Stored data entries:
+ + + + +

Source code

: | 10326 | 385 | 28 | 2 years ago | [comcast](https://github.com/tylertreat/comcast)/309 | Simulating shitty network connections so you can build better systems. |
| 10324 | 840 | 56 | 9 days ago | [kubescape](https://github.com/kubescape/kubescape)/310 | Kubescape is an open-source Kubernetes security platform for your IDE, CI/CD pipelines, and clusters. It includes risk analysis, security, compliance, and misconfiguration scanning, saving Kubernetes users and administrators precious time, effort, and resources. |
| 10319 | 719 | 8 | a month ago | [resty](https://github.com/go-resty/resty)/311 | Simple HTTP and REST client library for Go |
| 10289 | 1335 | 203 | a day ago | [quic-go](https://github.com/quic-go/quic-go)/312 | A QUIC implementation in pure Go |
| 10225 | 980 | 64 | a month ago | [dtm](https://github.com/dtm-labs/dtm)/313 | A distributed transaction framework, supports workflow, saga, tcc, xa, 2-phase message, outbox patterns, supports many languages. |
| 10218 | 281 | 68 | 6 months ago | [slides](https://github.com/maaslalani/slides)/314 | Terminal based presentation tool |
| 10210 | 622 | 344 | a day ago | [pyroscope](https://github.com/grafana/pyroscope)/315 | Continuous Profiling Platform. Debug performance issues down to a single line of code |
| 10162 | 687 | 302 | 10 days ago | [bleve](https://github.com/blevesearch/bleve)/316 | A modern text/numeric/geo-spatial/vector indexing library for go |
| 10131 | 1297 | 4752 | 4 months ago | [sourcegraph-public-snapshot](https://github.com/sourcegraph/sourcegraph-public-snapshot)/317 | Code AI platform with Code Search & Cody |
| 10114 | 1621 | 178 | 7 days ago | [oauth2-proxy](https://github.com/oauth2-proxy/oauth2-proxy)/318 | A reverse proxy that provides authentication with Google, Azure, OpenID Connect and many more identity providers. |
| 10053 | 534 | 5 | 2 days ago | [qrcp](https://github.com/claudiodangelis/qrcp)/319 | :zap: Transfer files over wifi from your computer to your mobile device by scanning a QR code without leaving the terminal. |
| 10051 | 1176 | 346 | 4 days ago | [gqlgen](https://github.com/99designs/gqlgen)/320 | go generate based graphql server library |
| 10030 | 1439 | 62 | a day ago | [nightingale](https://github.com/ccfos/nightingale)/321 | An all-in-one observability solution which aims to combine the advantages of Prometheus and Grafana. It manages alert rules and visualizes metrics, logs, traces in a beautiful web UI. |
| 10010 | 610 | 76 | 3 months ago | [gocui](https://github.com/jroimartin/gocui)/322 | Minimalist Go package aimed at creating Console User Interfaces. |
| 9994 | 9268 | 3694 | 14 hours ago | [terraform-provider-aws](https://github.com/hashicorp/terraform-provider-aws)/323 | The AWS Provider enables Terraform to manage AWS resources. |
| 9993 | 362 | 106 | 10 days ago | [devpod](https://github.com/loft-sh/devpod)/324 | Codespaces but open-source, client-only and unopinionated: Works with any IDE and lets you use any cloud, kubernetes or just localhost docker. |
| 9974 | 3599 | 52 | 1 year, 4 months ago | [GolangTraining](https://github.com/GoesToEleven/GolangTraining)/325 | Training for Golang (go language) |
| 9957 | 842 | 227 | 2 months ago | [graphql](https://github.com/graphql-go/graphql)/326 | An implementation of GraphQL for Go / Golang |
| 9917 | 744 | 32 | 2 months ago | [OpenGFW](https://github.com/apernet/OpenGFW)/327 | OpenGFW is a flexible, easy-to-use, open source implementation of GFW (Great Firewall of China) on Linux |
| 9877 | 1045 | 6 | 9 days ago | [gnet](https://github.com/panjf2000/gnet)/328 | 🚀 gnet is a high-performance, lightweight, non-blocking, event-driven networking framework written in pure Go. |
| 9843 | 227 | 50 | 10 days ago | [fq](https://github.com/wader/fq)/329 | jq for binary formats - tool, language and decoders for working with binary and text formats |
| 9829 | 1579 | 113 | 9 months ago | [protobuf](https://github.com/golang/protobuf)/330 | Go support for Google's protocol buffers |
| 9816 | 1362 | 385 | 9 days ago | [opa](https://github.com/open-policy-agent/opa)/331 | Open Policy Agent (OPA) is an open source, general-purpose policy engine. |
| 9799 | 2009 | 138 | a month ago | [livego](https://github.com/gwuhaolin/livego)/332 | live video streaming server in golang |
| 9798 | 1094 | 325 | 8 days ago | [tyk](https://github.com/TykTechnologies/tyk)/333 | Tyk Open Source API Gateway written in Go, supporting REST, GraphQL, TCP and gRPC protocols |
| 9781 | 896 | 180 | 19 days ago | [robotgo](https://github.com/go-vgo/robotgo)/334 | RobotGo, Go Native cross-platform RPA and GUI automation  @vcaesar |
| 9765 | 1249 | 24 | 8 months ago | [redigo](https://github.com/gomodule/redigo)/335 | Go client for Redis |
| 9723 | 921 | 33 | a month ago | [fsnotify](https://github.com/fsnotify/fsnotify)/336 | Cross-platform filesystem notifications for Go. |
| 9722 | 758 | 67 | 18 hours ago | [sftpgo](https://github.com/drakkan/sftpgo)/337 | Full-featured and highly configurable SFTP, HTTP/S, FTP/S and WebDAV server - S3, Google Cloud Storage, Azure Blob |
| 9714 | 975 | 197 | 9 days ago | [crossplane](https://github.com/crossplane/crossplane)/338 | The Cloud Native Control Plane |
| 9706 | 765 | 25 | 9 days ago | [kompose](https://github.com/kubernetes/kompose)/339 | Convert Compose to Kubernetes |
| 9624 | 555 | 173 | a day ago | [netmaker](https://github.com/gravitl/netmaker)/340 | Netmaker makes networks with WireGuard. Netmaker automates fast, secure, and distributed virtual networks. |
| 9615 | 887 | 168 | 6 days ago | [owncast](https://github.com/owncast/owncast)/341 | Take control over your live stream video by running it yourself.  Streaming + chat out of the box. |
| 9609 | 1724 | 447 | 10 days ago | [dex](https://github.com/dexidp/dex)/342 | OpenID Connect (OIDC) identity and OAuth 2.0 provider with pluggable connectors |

+ + + + +

## ABOUT THIS TASK
As the answer, set down only the lines from the data above between the one holding "notifications for Go. |" and the one holding "virtual networks. |", inclusive, exactly as they read.

## SOLUTION TO THE PROBLEM
| 9723 | 921 | 33 | a month ago | [fsnotify](https://github.com/fsnotify/fsnotify)/336 | Cross-platform filesystem notifications for Go. |
| 9722 | 758 | 67 | 18 hours ago | [sftpgo](https://github.com/drakkan/sftpgo)/337 | Full-featured and highly configurable SFTP, HTTP/S, FTP/S and WebDAV server - S3, Google Cloud Storage, Azure Blob |
| 9714 | 975 | 197 | 9 days ago | [crossplane](https://github.com/crossplane/crossplane)/338 | The Cloud Native Control Plane |
| 9706 | 765 | 25 | 9 days ago | [kompose](https://github.com/kubernetes/kompose)/339 | Convert Compose to Kubernetes |
| 9624 | 555 | 173 | a day ago | [netmaker](https://github.com/gravitl/netmaker)/340 | Netmaker makes networks with WireGuard. Netmaker automates fast, secure, and distributed virtual networks. |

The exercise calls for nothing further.